Background: We present a case of minimally invasive management of gastro-gastric fistula and erosion of mesh following open Roux-en-Y gastric bypass. The patient is a 50 year old African-American female with a history of morbid obesity (BMI 47.9), hypertension and degenerative joint disease. Thirteen years prior to presentation she underwent open Roux-en-Y gastric bypass with retro-colic and retro-gastric gastrojejunostomy. A polypropylene mesh was used to reinforce the gastrojejunostomy staple line.  She experienced successful weight loss, but she began to regain weight about 10 years after her initial operation.

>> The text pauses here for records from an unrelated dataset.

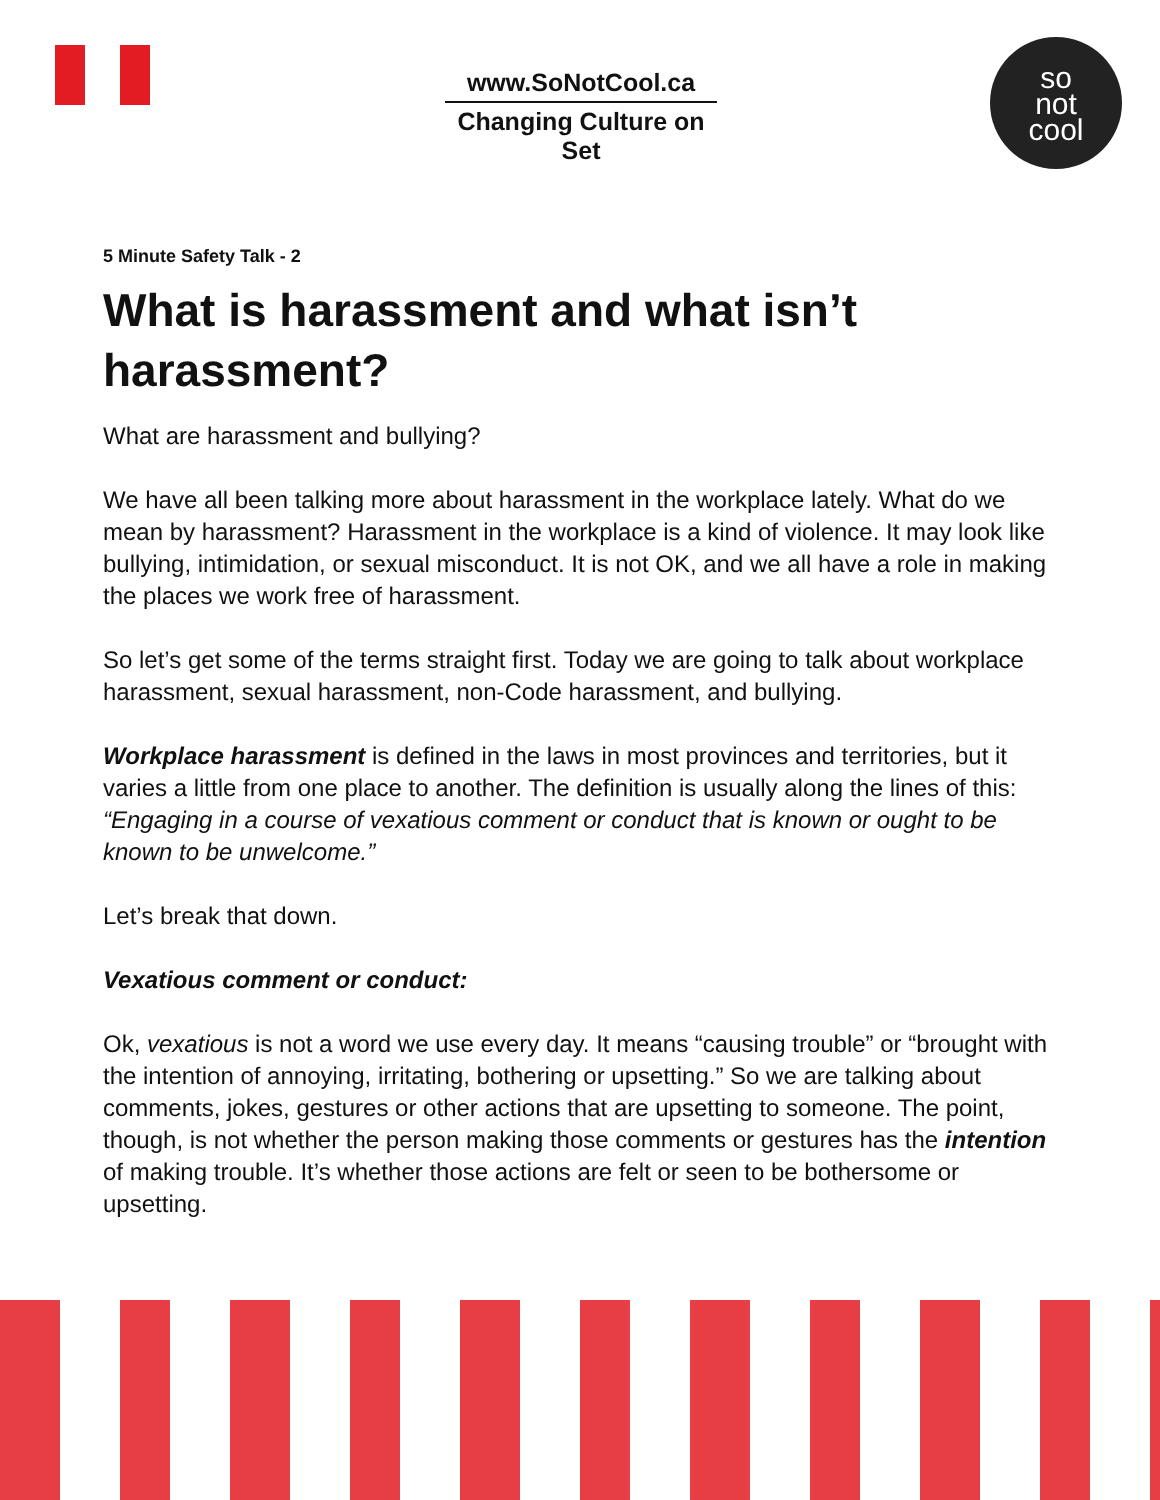www.SoNotCool.ca
Changing Culture on Set
so
not
cool
5 Minute Safety Talk - 2
What is harassment and what isn’t harassment?
What are harassment and bullying?
We have all been talking more about harassment in the workplace lately. What do we mean by harassment? Harassment in the workplace is a kind of violence. It may look like bullying, intimidation, or sexual misconduct. It is not OK, and we all have a role in making the places we work free of harassment.
So let’s get some of the terms straight first. Today we are going to talk about workplace harassment, sexual harassment, non-Code harassment, and bullying.
Workplace harassment is defined in the laws in most provinces and territories, but it varies a little from one place to another. The definition is usually along the lines of this: “Engaging in a course of vexatious comment or conduct that is known or ought to be known to be unwelcome.”
Let’s break that down.
Vexatious comment or conduct:
Ok, vexatious is not a word we use every day. It means “causing trouble” or “brought with the intention of annoying, irritating, bothering or upsetting.” So we are talking about comments, jokes, gestures or other actions that are upsetting to someone. The point, though, is not whether the person making those comments or gestures has the intention of making trouble. It’s whether those actions are felt or seen to be bothersome or upsetting.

Then several months prior to her presentation she developed progressive abdominal pain and PO intolerance and then developed intermittent hematemesis exacerbated by eating. Upper GI fluoroscopy and EGD revealed a gastro-gastric fistula with erosion of the mesh into the lumen.

Method: We planned for laparoscopic and endoscopic take-down of the gastro-gastric fistula. Upon entering the abdomen laparoscopically, we proceeded with lysis of dense adhesions between the posterior wall of the liver and the gastric pouch, gastric remnant and roux limb. Once these structures were mobilized, no mesh was visible on the exterior of the bowel. We then passed the endoscope with some difficulty beyond the mesh and into the gastric remnant. The EGD scope was used to guide cross-stapling of the gastric remnant just distal to the fistula. The fistula was then taken down with the laparoscopic linear stapler.  Due to partial obstruction of the gastrojejunotomy resulting from the intra-luminal position of the eroded mesh, the decision was made to remove the mesh. Due to the small size of the anastamosis and difficult mesh position, we were not able to safely extract the mesh endoscopically, so an enterotomy was created just distal to the anastamosis, and the mesh was extracted from the roux limb laparoscopically. The enterotomy was then closed with the laparoscopic stapler.

Results: Post-operative upper-GI fluoroscopy showed good transit of contrast through the roux limb without evidence of leak or fistula. The patient was started on PO diet on POD1 and discharged on POD2.

Conclusions: Gastro-gastric fistula with mesh erosion following Roux-en-Y gastric bypass can be managed safely with a minimally invasive approach.